Does the description disclose side effects, auth requirements, rate limits, or destructive behavior?

No annotations are provided, so the description carries the full burden. It mentions that the tool 'Adds tags' (implying a mutation) and 'Returns: Updated document with new tags,' but it lacks details on permissions, whether tags are appended or replaced, error handling, or rate limits. For a mutation tool with zero annotation coverage, this is a significant gap in behavioral disclosure.

Agents need to know what a tool does to the world before calling it. Descriptions should go beyond structured annotations to explain consequences.

Conciseness4/5

Is the description appropriately sized, front-loaded, and free of redundancy?

The description is appropriately sized and front-loaded: the first sentence states the purpose, followed by usage and return details in bullet-like sections. Every sentence adds value, though it could be more structured (e.g., separating usage from returns). There's no wasted text, making it efficient.

Shorter descriptions cost fewer tokens and are easier for agents to parse. Every sentence should earn its place.

Completeness2/5

Given the tool's complexity, does the description cover enough for an agent to succeed on first attempt?

Given the complexity (a mutation tool with 2 parameters), no annotations, and no output schema, the description is incomplete. It covers basic purpose and usage but lacks critical details: no behavioral traits (e.g., side effects, auth needs), incomplete parameter guidance, and no output format beyond a vague 'Updated document.' This leaves gaps for an AI agent to invoke the tool correctly.

Complex tools with many parameters or behaviors need more documentation.
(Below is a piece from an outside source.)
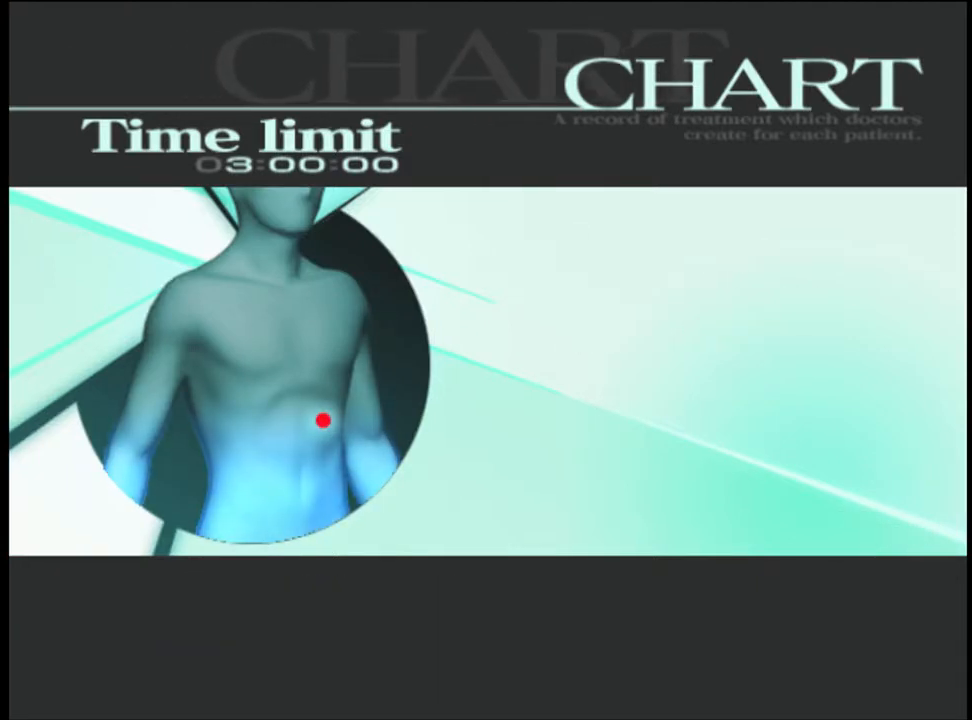
{"keys": [], "mouse": [], "events": [[67, "q", "down"], [100, "q", "up"], [167, "q", "down"], [233, "q", "up"]]}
Simple tools need less. This dimension scales expectations accordingly.

Parameters3/5

Does the description clarify parameter syntax, constraints, interactions, or defaults beyond what the schema provides?
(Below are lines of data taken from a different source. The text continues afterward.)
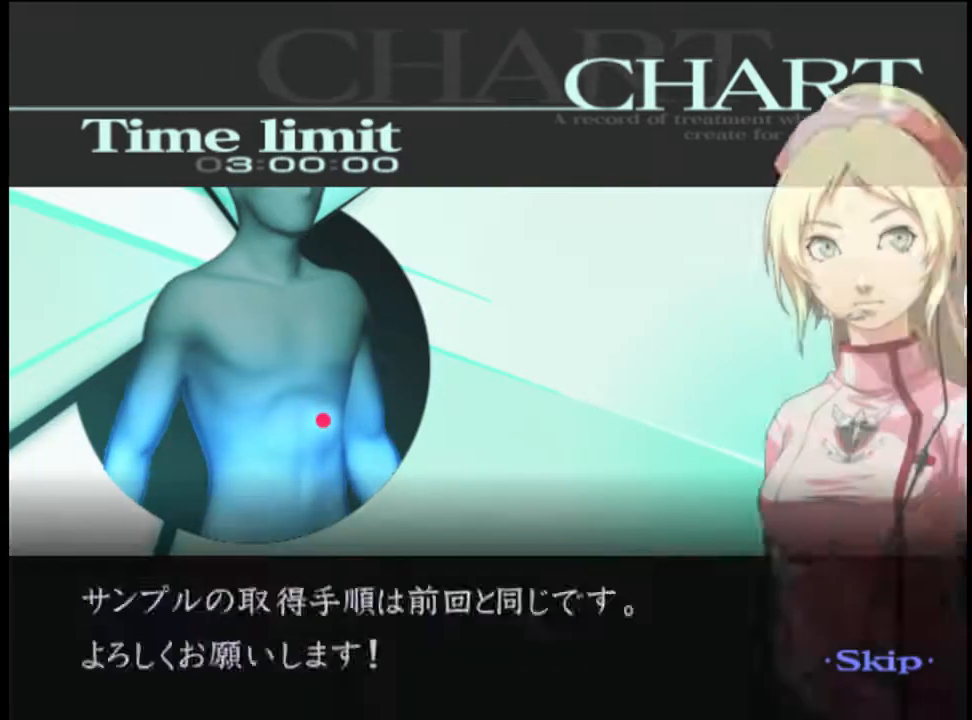
{"keys": [], "mouse": [], "events": []}
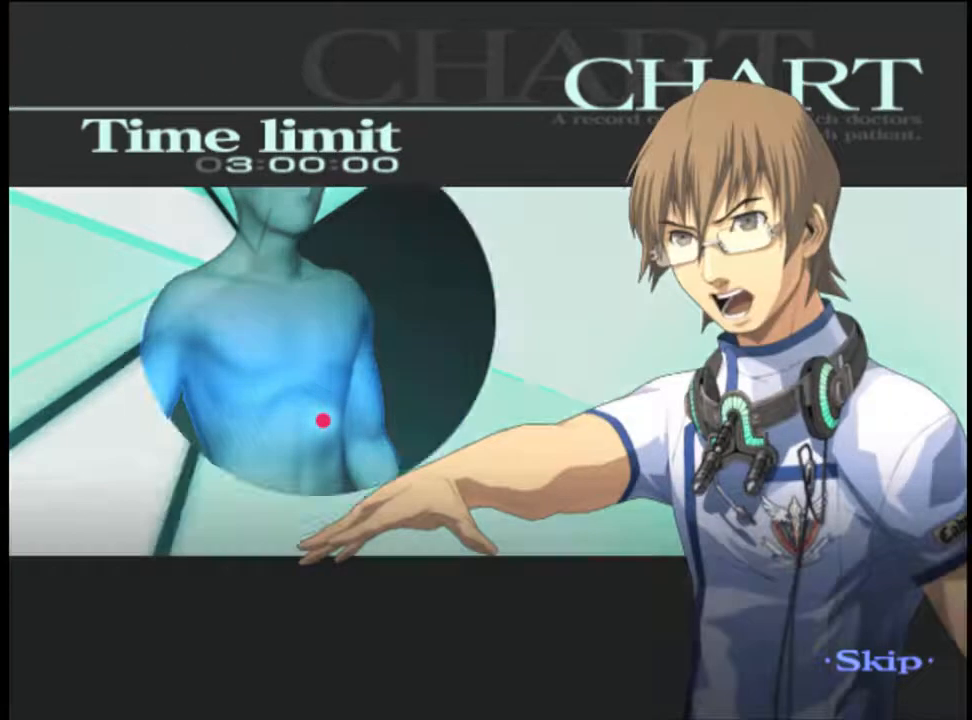
{"keys": [], "mouse": [], "events": []}
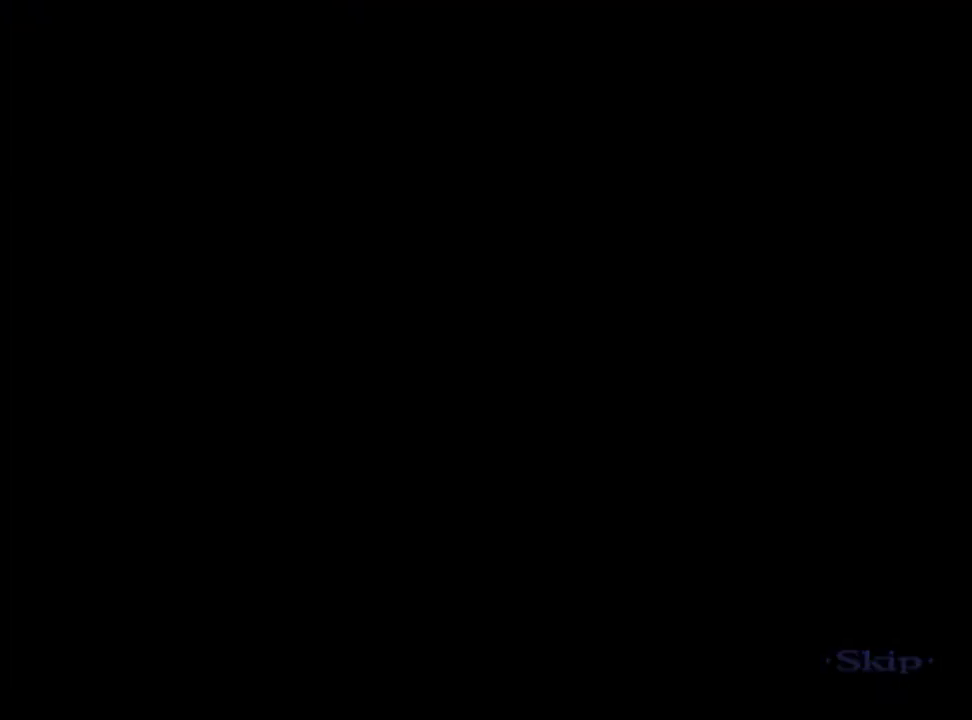
{"keys": [], "mouse": [], "events": []}
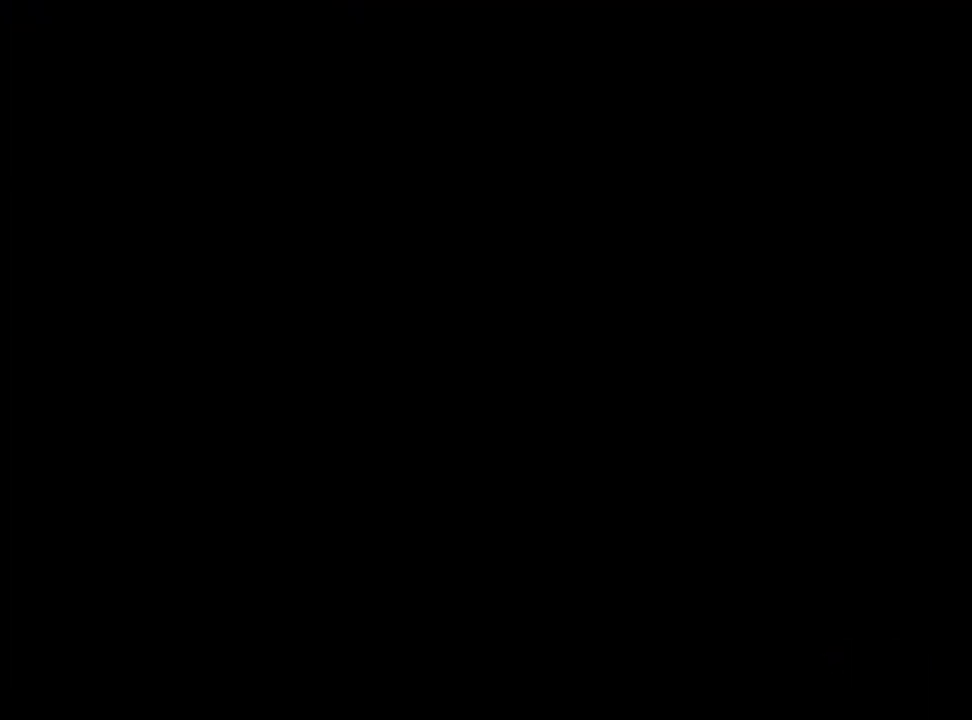
{"keys": [], "mouse": [], "events": [[100, "q", "down"], [167, "q", "up"]]}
Schema description coverage is 50% (only 'tags' has a description). The description adds minimal parameter semantics: it implies 'tags' are for 'organization and searchability' and suggests 'consistent naming,' but doesn't explain 'doc_id' or provide format details. With low schema coverage, the description partially compensates but doesn't fully bridge the gap for the undocumented 'doc_id' parameter.

Input schemas describe structure but not intent. Descriptions should explain non-obvious parameter relationships and valid value ranges.

Purpose4/5

Does the description clearly state what the tool does and how it differs from similar tools?

The description clearly states the tool's purpose: 'Adds tags to documents for organization and searchability.' It specifies the verb ('adds'), resource ('tags to documents'), and benefit ('organization and searchability'). However, it doesn't explicitly differentiate from sibling tools like 'search_by_tags' or 'update_document', which might also involve tags or document updates.

Agents choose between tools based on descriptions. A clear purpose with a specific verb and resource helps agents select the right tool.

Usage Guidelines3/5

Does the description explain when to use this tool, when not to, or what alternatives exist?

The description provides implied usage guidelines: 'Categorize documents by project, experiment type, etc.' and 'Use consistent naming for better organization.' This suggests when to use the tool (for categorization) and best practices, but it doesn't explicitly state when not to use it or name alternatives like 'update_document' for broader modifications or 'search_by_tags' for querying.

Agents often have multiple tools that could apply. Explicit usage guidance like "use X instead of Y when Z" prevents misuse.